Flooded London 2030

[Image: From "Floating City 2030: Thames Estuary Aquatic Urbanism" by Anthony Lau].

Continuing with a look at some noteworthy student projects—which kicked off this week with thesis work by Taylor Medlin—we now look at a proposal by Anthony Lau, submitted back in 2008 at the Bartlett School of Architecture in London. For that project, Lau designed a "floating city" for the Thames Estuary, ca. 2030 A.D. This "Thames Estuary Aquatic Urbanism," as Lau refers to it, "gives new life to decommissioned ships and oil platforms by converting them into hybrid homes adapted for aquatic living."

While the idea of offshore architecture has been relatively depleted of its novelty over the last few years, the presentation and imaginative extent of Lau's idea is of sufficiently high quality to deserve wider exposure and a longer look.

[Images: From "Floating City 2030" by Anthony Lau].

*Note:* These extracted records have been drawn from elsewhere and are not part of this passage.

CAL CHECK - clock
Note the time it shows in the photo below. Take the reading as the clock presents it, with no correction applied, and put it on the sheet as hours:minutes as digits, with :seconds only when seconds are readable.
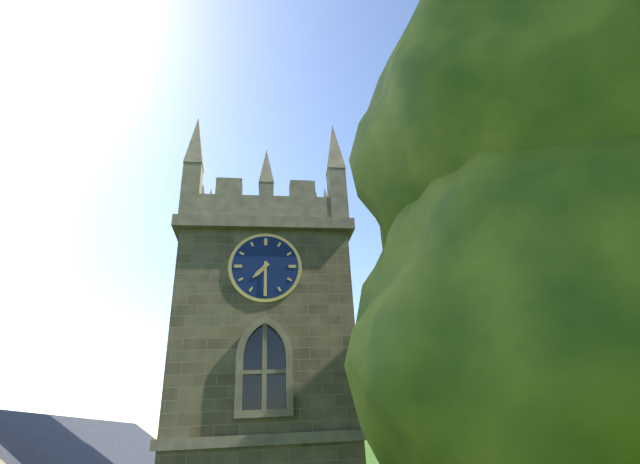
7:30
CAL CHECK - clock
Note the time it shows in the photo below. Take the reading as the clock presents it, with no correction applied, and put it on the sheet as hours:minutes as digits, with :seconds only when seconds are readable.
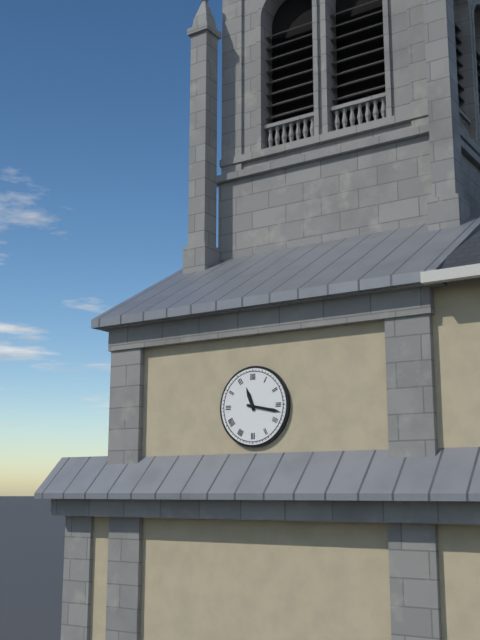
11:17
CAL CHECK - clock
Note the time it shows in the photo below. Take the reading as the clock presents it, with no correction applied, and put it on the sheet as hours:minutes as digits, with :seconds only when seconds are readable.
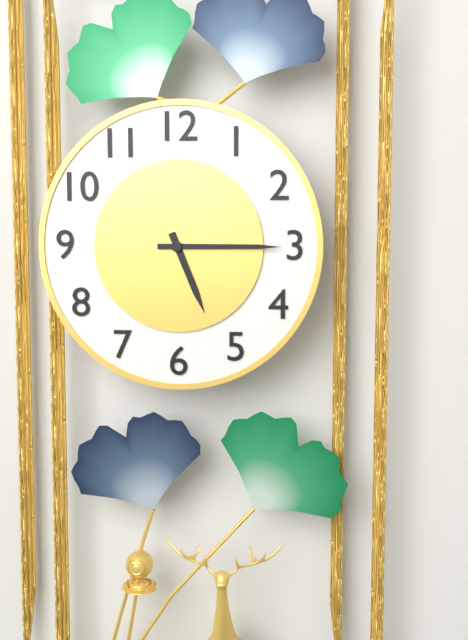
5:15
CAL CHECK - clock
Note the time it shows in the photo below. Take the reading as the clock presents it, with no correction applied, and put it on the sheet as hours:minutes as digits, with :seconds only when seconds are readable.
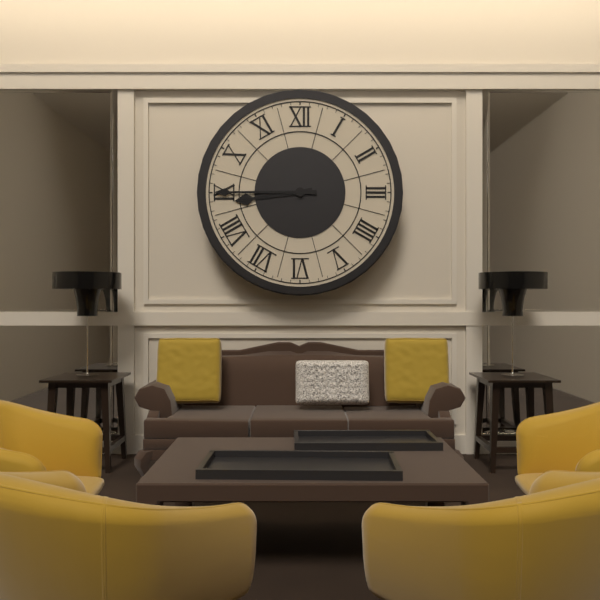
8:45
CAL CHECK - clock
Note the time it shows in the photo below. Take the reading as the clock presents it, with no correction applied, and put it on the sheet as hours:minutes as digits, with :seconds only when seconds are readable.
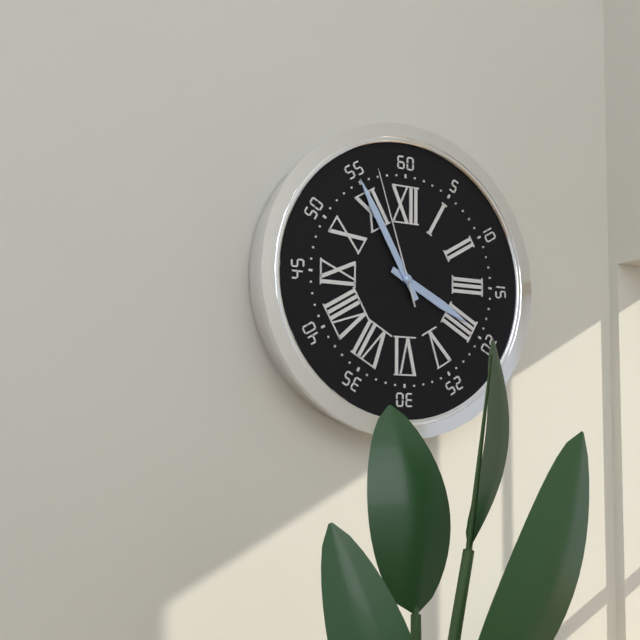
3:55:57
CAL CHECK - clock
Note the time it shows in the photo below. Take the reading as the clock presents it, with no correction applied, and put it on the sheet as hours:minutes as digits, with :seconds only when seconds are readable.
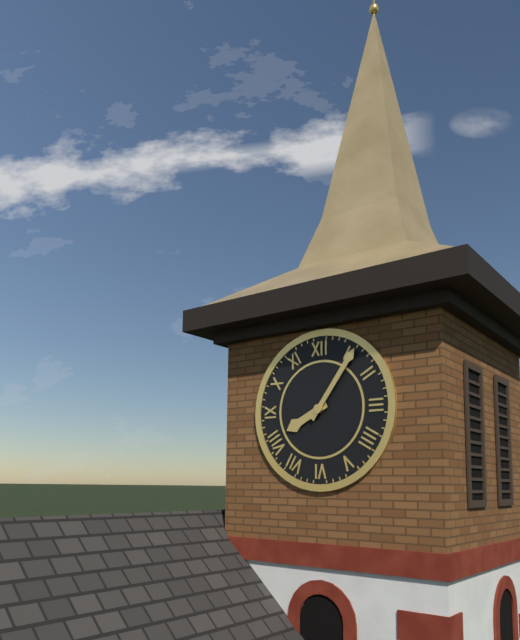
8:06
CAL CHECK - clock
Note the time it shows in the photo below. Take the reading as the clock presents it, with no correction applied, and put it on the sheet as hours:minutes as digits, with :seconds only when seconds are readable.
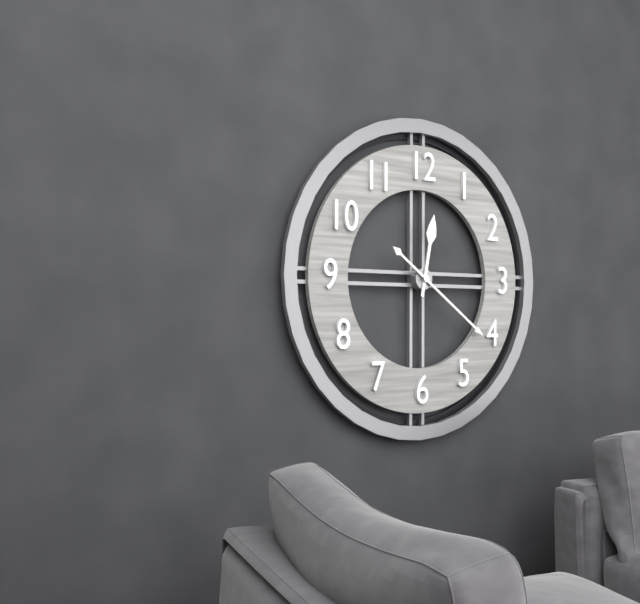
12:21
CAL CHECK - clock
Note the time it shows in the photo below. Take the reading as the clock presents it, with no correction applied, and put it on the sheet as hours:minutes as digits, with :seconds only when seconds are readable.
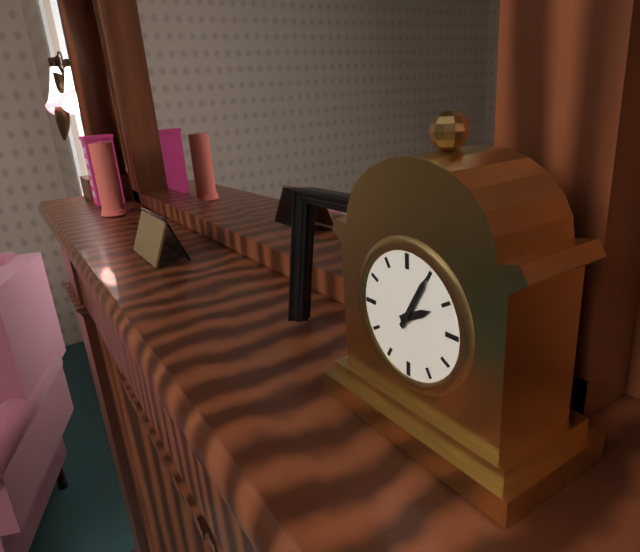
2:05
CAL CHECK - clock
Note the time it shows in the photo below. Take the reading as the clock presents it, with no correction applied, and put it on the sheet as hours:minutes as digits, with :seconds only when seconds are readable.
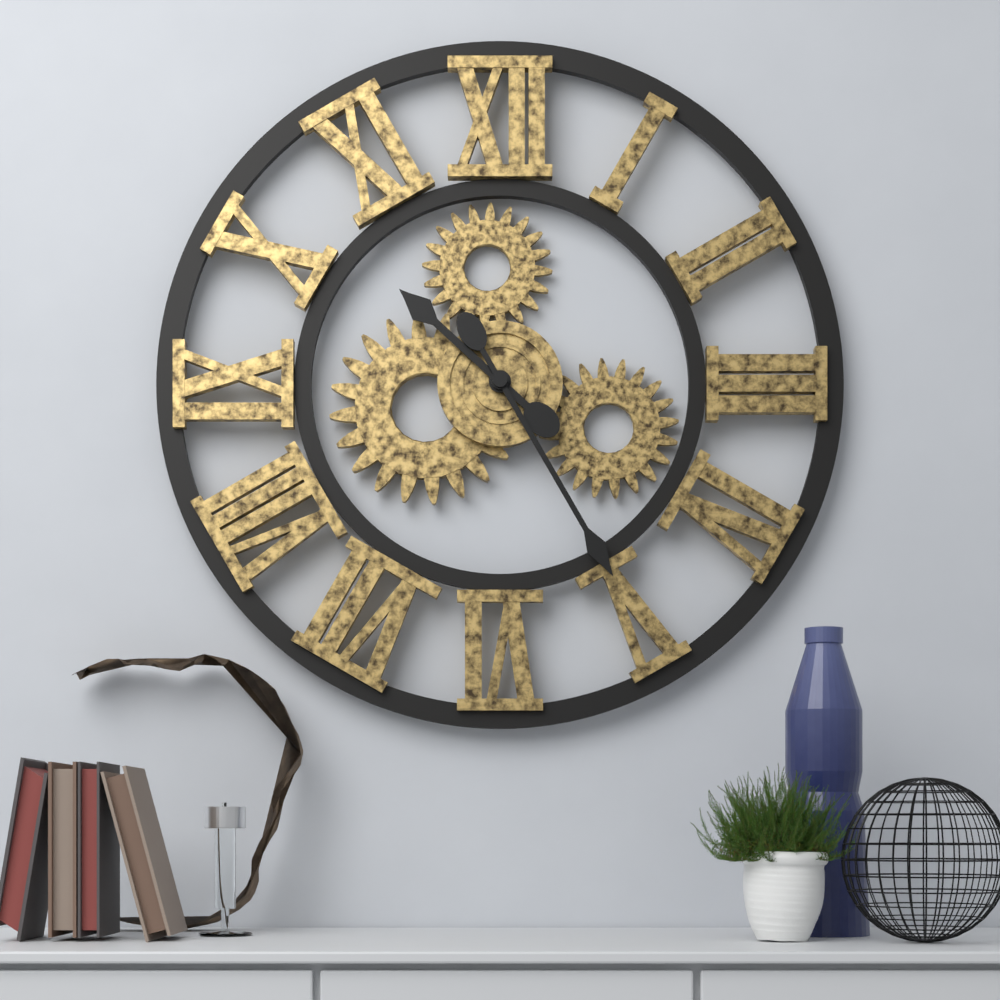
10:25
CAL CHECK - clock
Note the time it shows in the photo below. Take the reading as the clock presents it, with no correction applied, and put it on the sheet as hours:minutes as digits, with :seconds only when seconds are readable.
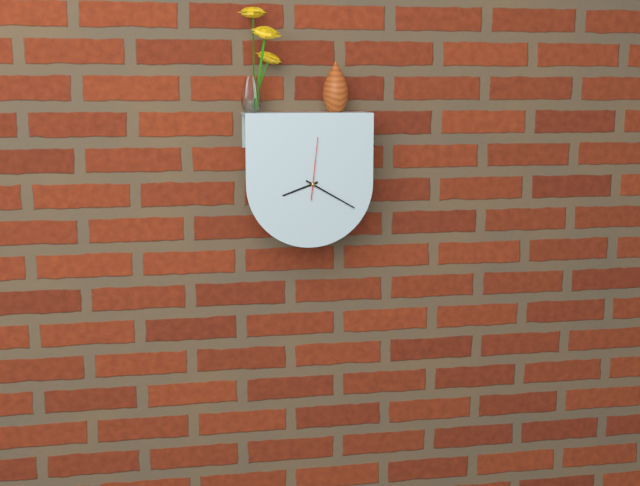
8:20:01
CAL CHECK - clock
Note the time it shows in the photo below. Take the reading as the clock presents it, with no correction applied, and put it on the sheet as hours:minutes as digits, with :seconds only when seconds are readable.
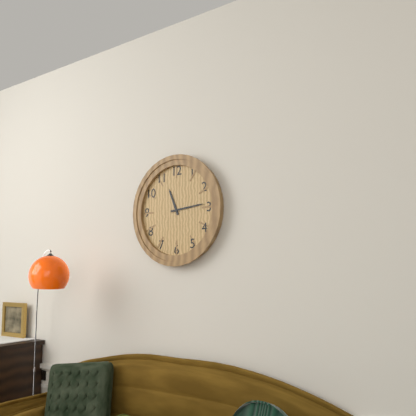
11:14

"Most modern floating architecture involves new-build modular systems for mass production," Lau writes. "Although this may be the most efficient for space planning, it often lacks character." His alternative:
    The multitude of hull shapes and sizes can inspire unique and inventive design. The proposal aims to express the beautiful forms and internal steel structures of hulls. The hulls serve as nautical reminders of the ship’s past and our previous closeness to water, which we will now embrace once again.
The level of detail in Lau's resulting models is astonishing; bridged superblocks of partially rebuilt oil platforms rise from the wetlands, amidst floating gardens and forest barges, like scenes from a maritime-industrial Avalon.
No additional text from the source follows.